Is there any configuration to filter out sensitive information from automation.log based on keywords?

The particular issue I am currently having is with Reloading state var data: log records that show all state variables passed into playbook including logins and passwords.

Fields in an automate schema can be declared as passwords which will prevent them from being logged, and will also encrypt them. You can’t do that with state vars, however, because there’s no schema, so we have no idea what is a password or not - it’s just raw values. If the state vars are handled by yourself in a Ruby automate method, I believe you can encrypt/decrypt them using ManageIQ::Password, which will, in turn prevent them from being logged. Something like

$evm.set_state_var("var", ManageIQ::Password.try_encrypt(password))
password = ManageIQ::Password.try_decrypt($evm.get_state_var("var"))

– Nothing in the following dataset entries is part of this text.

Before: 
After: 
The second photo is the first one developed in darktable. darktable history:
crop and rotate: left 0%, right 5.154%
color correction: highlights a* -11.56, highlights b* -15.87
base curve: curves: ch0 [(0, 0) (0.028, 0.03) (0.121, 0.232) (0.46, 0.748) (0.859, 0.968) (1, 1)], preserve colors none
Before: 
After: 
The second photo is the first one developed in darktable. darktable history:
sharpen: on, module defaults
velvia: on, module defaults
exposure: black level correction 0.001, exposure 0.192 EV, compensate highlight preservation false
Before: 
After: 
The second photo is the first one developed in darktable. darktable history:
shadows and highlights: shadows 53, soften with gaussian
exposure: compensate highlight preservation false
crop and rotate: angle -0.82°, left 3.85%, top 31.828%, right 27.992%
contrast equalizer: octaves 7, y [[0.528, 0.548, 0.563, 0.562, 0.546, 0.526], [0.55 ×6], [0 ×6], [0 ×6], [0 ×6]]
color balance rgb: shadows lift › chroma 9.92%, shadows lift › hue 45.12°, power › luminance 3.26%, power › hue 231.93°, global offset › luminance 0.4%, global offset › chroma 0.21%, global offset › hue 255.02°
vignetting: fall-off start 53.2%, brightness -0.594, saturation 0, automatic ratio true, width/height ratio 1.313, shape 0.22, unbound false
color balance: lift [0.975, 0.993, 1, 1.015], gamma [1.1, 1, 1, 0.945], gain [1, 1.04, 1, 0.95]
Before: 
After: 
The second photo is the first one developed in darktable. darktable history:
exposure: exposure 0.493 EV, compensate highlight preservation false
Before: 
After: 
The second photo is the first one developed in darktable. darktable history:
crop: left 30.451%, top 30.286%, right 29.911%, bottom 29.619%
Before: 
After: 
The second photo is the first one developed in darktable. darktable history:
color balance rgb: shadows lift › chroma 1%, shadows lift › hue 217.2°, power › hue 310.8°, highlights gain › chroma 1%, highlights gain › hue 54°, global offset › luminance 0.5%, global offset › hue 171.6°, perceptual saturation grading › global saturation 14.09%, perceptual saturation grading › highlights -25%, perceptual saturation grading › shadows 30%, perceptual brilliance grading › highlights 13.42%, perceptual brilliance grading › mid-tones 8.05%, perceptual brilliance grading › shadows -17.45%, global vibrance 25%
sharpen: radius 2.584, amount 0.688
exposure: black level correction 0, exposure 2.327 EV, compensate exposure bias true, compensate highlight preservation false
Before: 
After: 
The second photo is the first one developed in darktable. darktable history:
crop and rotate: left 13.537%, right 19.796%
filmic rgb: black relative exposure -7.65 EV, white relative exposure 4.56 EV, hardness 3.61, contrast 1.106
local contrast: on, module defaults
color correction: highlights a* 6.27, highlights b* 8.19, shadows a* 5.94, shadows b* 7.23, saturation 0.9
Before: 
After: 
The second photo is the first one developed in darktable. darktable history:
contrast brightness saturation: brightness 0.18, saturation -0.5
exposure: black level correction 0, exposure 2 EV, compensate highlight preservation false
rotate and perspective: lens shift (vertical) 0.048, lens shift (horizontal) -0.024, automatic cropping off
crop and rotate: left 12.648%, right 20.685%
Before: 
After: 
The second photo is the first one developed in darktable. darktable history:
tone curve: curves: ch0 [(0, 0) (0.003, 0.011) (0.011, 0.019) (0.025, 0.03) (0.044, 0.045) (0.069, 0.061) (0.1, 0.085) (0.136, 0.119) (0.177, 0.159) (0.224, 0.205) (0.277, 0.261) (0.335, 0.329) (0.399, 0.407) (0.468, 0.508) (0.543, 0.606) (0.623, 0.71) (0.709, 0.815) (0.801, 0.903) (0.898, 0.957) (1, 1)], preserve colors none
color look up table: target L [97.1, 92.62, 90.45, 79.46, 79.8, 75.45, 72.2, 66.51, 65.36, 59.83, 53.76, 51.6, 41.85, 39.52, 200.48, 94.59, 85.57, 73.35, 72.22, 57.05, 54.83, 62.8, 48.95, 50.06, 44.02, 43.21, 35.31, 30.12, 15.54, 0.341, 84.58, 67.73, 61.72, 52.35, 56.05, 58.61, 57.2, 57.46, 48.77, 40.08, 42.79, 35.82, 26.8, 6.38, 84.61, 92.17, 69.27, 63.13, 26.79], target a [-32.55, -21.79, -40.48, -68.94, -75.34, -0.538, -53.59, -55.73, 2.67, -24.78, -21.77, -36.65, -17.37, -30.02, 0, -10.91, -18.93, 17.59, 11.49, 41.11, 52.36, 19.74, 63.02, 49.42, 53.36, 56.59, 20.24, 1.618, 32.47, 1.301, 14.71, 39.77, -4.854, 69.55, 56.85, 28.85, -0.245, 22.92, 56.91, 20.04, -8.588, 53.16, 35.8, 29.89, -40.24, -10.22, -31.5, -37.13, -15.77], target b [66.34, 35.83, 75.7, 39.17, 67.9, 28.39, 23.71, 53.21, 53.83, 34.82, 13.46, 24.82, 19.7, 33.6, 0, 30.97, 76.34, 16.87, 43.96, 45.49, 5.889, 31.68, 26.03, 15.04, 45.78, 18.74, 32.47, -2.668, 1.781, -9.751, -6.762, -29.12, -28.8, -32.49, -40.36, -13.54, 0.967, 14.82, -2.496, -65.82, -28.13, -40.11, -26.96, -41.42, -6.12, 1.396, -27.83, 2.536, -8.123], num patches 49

Ansible state vars are a little different because they are transferred via STDOUT using the ansible set_stats module. If you are seeing values, I believe your playbook must be logging those with set_stats. If you take a look at the STDOUT of your playbook run do you also see the value in plaintext?

Hi @Fryguy , thanks for your reply.

If the state vars are handled by yourself in a Ruby automate method, I believe you can encrypt/decrypt them using ManageIQ::Password, which will, in turn prevent them from being logged

Yes, state vars are set from ruby and are read afterwards by ansible playbook. If state_vars are encrypted in ruby, is it possible to decrypt them on ansible side?

If you are seeing values, I believe your playbook must be logging those with set_stats. If you take a look at the STDOUT of your playbook run do you also see the value in plaintext?

I do not have any isses with playbook output as it can be controlled in playbook with no_log parameters and with log levels in ManageIQ.

The case I am refering to is specific to automation.log messages of following format:

[----] I, [2021-08-23T08:12:32.717082 #2347:2ada74e89968]  INFO -- : Q-task_id([r120_miq_provision_111]) Reloading state var data: ---
cluster_name: cluster1
vm_name: vmname1
hostname: vcenter_hostname
username: vcenter_username
pass: vcenter_password

I would like to find out if it is possible to mask specific parameters, or if not possible, completely disable this kind of log records.

No, unless the decryption algorithm were rewritten as an ansible module. Additionally you’d need the encryption key copied to wherever ansible is running. If localhost, it might be available.

Right, but the actual way playbooks are run under the covers is to expose those via STDOUT, otherwise we wouldn’t be able to collect them to pass onto the next stage.

At the moment I don’t think you can, but it does make sense for us to sanitize the output from dumping the state var hashes. If we were to use our existing sanitizer though, none of those existing keys would be filtered since they don’t fall into a predefined list. That being said, we could probably add a way to add keys in the settings for filtering.